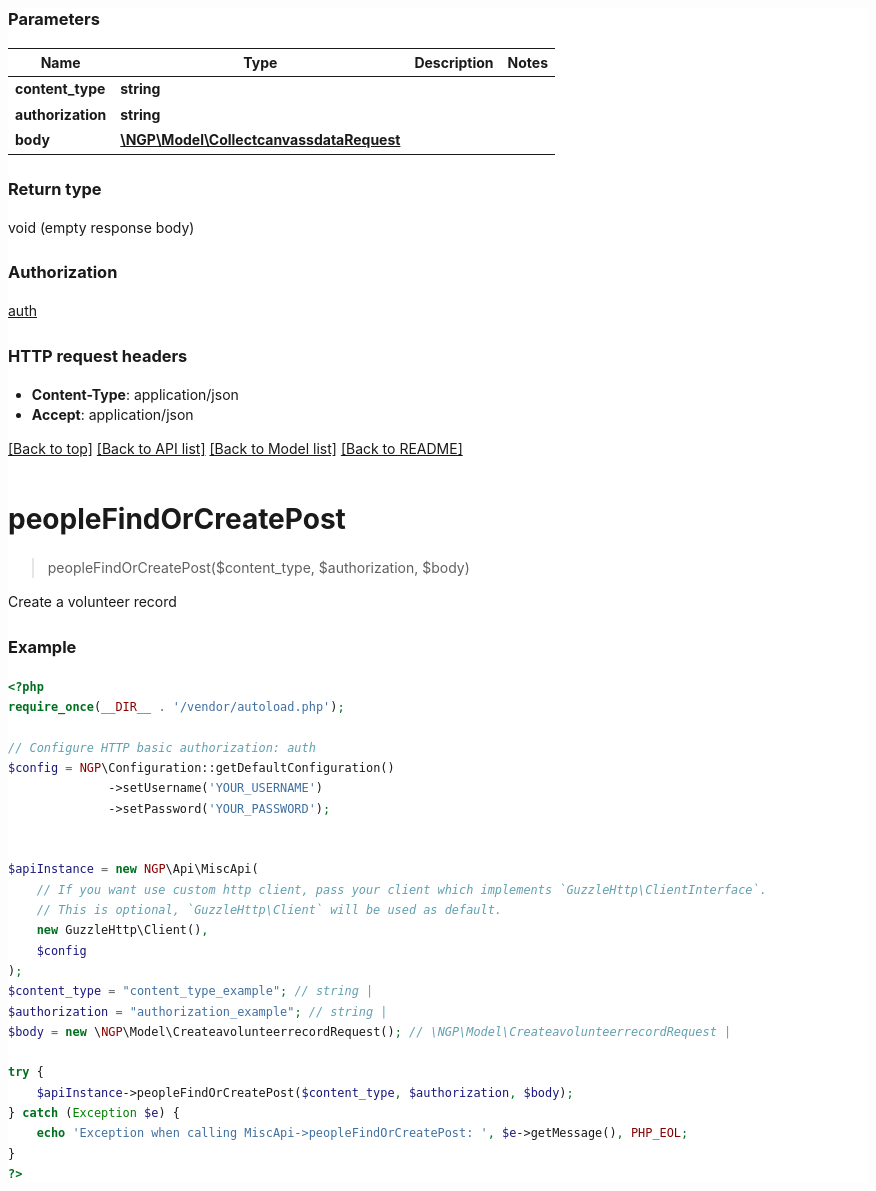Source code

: ### Parameters

Name | Type | Description  | Notes
------------- | ------------- | ------------- | -------------
 **content_type** | **string**|  |
 **authorization** | **string**|  |
 **body** | [**\NGP\Model\CollectcanvassdataRequest**](../Model/CollectcanvassdataRequest.md)|  |

### Return type

void (empty response body)

### Authorization

[auth](../../README.md#auth)

### HTTP request headers

 - **Content-Type**: application/json
 - **Accept**: application/json

[[Back to top]](#) [[Back to API list]](../../README.md#documentation-for-api-endpoints) [[Back to Model list]](../../README.md#documentation-for-models) [[Back to README]](../../README.md)

# **peopleFindOrCreatePost**
> peopleFindOrCreatePost($content_type, $authorization, $body)

Create a volunteer record



### Example
```php
<?php
require_once(__DIR__ . '/vendor/autoload.php');

// Configure HTTP basic authorization: auth
$config = NGP\Configuration::getDefaultConfiguration()
              ->setUsername('YOUR_USERNAME')
              ->setPassword('YOUR_PASSWORD');


$apiInstance = new NGP\Api\MiscApi(
    // If you want use custom http client, pass your client which implements `GuzzleHttp\ClientInterface`.
    // This is optional, `GuzzleHttp\Client` will be used as default.
    new GuzzleHttp\Client(),
    $config
);
$content_type = "content_type_example"; // string | 
$authorization = "authorization_example"; // string | 
$body = new \NGP\Model\CreateavolunteerrecordRequest(); // \NGP\Model\CreateavolunteerrecordRequest | 

try {
    $apiInstance->peopleFindOrCreatePost($content_type, $authorization, $body);
} catch (Exception $e) {
    echo 'Exception when calling MiscApi->peopleFindOrCreatePost: ', $e->getMessage(), PHP_EOL;
}
?>
```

▸ **Try it**: In the records above, how many lines include the string "MiscApi"? Answer with only the number.

▸ **Solution to the exercise**: 2